**Work instruction**.
In how many lines of the listing does the word "Akku" appear? Reply with the number only.

**Excerpted data**.
● ● ● ● ● ● ●

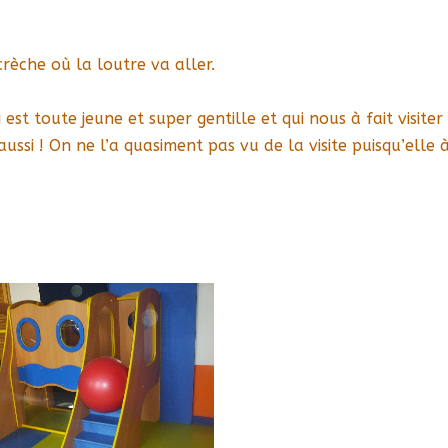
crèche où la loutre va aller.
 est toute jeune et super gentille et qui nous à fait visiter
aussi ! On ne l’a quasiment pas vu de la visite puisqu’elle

● ● ● ● ● ● ●

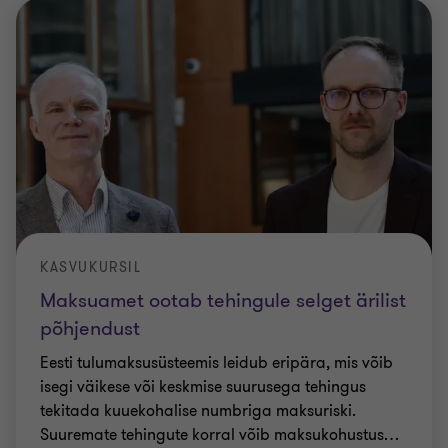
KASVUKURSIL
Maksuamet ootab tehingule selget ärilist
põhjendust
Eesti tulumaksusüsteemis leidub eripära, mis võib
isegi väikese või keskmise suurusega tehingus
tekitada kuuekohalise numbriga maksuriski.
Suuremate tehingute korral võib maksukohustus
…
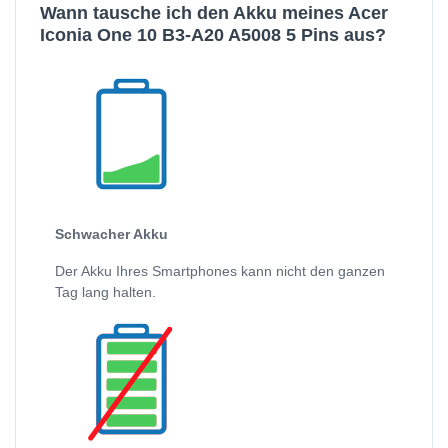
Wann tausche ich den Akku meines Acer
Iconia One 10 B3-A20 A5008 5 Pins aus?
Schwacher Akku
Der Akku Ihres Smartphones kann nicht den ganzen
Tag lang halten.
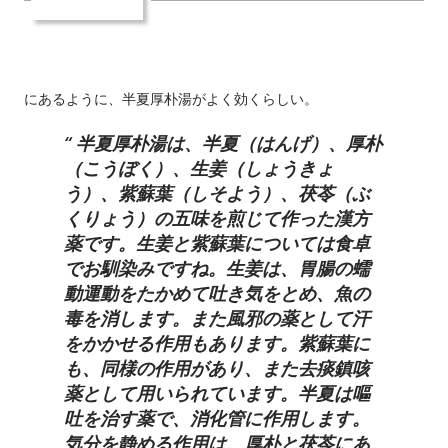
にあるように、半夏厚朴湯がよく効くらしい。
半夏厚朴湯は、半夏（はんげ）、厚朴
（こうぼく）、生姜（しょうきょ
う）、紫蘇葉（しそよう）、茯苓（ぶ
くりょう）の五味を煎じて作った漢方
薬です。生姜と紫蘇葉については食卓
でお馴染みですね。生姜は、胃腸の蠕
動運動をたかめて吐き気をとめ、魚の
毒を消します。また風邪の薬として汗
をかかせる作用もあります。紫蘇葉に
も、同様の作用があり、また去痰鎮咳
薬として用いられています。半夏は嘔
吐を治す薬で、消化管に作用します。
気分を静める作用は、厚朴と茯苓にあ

● ● ● ● ● ● ●

**Result of the exercise**.
3